Records contained in a dataset:
● ● ●

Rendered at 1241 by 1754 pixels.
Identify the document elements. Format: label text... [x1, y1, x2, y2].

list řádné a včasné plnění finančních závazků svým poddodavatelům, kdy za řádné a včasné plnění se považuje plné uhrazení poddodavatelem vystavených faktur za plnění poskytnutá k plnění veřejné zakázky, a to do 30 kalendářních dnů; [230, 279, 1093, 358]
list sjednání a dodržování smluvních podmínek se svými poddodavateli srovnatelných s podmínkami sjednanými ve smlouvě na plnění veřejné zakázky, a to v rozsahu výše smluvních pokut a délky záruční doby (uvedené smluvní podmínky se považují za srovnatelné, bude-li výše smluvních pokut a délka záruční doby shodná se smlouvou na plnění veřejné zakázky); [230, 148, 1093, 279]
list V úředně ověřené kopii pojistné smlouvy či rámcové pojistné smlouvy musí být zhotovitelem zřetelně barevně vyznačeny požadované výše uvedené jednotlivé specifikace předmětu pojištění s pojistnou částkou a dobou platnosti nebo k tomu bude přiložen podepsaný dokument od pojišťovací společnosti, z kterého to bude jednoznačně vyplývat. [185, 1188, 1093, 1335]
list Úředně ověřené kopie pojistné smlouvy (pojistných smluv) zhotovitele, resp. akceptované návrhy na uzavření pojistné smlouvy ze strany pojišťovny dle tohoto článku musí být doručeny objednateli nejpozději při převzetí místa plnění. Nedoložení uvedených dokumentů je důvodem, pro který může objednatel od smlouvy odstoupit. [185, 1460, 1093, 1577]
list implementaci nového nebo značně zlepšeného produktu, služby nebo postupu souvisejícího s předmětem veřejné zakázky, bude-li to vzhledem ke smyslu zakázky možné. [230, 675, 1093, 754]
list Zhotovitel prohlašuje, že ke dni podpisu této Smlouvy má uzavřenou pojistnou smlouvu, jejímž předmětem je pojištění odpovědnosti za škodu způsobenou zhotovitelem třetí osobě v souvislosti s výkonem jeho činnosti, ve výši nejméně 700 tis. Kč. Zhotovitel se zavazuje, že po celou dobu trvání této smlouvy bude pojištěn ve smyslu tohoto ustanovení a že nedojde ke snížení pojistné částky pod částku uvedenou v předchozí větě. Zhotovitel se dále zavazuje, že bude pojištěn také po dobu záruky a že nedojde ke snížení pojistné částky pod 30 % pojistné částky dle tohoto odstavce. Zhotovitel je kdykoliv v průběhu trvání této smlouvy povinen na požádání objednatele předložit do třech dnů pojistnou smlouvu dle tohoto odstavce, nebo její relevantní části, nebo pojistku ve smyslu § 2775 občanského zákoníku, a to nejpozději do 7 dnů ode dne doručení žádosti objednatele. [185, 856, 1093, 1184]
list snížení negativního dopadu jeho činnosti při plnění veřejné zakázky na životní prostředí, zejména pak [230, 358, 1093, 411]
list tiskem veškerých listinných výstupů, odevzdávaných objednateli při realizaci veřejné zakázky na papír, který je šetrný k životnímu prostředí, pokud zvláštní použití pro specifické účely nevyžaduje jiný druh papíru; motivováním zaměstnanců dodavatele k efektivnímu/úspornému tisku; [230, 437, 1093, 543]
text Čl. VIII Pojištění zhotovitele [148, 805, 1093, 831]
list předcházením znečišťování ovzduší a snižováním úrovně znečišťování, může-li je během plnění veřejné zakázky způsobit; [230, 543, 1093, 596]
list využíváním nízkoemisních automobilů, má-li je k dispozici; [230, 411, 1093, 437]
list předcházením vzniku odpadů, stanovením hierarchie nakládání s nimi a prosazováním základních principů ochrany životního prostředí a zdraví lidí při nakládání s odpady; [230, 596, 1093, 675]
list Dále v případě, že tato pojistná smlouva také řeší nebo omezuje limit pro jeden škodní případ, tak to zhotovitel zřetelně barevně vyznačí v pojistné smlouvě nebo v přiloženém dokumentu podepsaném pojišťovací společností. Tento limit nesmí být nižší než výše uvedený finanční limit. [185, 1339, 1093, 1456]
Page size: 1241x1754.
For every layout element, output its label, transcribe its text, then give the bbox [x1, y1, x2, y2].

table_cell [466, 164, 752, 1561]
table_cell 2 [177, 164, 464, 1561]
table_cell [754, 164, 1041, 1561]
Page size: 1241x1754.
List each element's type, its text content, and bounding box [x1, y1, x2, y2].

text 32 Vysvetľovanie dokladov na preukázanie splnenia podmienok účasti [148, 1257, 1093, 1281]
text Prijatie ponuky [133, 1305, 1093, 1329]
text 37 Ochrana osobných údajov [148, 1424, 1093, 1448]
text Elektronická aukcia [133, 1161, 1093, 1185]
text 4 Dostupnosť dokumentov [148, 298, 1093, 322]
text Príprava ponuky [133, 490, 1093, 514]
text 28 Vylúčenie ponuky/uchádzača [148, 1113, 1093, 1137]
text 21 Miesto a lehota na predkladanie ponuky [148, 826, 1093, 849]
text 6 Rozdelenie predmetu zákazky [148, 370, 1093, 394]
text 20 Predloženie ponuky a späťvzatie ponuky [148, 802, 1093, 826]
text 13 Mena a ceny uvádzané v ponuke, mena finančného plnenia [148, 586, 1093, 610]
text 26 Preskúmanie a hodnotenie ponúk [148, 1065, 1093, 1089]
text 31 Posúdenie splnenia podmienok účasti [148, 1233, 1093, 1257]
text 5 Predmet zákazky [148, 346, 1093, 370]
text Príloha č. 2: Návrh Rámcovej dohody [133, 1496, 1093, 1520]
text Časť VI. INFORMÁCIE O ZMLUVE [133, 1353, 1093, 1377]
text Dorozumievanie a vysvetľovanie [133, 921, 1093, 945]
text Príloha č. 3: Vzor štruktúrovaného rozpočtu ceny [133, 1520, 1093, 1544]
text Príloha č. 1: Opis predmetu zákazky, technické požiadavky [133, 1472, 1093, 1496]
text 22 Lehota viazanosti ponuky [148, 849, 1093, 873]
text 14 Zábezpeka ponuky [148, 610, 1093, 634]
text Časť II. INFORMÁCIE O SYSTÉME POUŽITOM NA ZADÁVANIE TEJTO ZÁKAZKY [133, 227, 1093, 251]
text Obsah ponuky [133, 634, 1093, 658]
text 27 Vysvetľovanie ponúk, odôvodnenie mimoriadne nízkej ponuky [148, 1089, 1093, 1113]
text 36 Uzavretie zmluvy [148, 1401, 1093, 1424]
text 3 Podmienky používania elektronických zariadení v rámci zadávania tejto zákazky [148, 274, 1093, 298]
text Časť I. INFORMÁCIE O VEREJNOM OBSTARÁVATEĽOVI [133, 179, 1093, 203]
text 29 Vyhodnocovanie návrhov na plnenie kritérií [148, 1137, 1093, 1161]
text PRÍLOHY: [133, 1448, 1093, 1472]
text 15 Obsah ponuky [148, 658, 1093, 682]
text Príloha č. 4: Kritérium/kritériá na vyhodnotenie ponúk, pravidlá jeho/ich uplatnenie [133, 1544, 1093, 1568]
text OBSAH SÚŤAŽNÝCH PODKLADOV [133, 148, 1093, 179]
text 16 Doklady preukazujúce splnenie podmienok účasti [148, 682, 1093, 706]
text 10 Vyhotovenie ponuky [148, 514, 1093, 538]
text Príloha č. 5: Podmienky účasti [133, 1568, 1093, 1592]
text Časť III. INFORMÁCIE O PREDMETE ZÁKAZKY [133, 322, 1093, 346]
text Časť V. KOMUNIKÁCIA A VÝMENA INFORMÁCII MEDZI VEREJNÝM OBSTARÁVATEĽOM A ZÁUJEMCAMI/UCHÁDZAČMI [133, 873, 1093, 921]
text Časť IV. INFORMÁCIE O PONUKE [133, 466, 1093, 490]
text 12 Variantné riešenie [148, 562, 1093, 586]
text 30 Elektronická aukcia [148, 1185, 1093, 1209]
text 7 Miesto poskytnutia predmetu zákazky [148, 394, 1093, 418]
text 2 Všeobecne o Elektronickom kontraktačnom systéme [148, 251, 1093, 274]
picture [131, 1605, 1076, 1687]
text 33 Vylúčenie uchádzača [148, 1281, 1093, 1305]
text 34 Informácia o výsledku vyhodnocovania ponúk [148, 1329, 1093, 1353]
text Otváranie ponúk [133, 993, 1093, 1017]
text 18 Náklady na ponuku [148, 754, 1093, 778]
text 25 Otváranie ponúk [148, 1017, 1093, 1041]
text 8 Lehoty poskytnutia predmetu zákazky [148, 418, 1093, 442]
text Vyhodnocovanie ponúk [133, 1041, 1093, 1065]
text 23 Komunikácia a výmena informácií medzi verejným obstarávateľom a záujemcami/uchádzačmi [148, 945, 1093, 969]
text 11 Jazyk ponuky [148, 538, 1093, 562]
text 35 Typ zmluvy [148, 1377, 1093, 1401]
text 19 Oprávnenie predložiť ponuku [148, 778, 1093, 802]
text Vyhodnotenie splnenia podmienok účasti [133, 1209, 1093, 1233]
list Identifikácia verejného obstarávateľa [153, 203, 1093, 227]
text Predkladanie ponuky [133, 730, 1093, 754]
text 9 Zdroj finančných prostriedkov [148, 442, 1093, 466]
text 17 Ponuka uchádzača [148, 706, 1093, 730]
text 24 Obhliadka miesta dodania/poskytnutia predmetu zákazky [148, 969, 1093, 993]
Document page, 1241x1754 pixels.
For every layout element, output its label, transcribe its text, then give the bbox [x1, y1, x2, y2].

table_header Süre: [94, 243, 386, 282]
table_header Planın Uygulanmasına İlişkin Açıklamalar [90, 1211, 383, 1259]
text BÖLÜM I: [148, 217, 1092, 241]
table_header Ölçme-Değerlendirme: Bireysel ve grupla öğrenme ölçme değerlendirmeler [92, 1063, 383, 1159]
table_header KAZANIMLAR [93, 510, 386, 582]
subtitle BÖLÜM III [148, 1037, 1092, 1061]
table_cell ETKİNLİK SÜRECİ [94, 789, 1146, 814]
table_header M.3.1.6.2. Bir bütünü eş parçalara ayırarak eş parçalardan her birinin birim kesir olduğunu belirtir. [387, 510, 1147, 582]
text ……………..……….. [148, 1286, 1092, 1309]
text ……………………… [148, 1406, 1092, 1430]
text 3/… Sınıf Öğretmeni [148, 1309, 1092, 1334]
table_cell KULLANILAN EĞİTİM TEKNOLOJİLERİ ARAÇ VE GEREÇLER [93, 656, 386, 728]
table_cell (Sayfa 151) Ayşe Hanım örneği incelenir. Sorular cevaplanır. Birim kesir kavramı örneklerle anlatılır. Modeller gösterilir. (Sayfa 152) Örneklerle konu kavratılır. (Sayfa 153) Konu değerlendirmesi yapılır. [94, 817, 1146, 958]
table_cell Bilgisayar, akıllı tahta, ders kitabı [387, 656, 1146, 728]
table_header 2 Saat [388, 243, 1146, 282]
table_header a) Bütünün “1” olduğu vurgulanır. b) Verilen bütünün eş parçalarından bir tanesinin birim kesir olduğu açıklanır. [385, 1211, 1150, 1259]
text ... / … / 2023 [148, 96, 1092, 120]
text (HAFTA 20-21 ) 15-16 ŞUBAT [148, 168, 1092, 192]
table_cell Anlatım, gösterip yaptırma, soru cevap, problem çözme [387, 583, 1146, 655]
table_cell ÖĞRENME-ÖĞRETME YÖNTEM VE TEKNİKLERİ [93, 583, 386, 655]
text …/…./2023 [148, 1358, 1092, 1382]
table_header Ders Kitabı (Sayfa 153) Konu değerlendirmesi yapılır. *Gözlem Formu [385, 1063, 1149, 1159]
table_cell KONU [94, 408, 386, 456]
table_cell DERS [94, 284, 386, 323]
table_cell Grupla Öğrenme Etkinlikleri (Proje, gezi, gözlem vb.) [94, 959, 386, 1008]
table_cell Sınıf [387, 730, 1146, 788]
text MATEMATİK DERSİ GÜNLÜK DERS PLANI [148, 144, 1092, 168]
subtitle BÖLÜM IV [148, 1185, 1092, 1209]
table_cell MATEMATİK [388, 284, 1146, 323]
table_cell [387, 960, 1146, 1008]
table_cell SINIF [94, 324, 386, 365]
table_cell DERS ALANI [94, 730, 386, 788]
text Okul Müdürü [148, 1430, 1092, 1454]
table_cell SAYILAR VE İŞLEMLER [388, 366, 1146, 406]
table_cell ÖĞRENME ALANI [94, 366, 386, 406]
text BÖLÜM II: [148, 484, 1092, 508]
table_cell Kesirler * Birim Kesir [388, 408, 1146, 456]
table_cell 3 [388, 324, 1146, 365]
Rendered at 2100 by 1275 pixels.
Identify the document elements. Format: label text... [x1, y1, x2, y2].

● ● ●

Directive: Find the word "subtitle" in the records, and report each line that has it.

Written response:
subtitle BÖLÜM III [148, 1037, 1092, 1061]
subtitle BÖLÜM IV [148, 1185, 1092, 1209]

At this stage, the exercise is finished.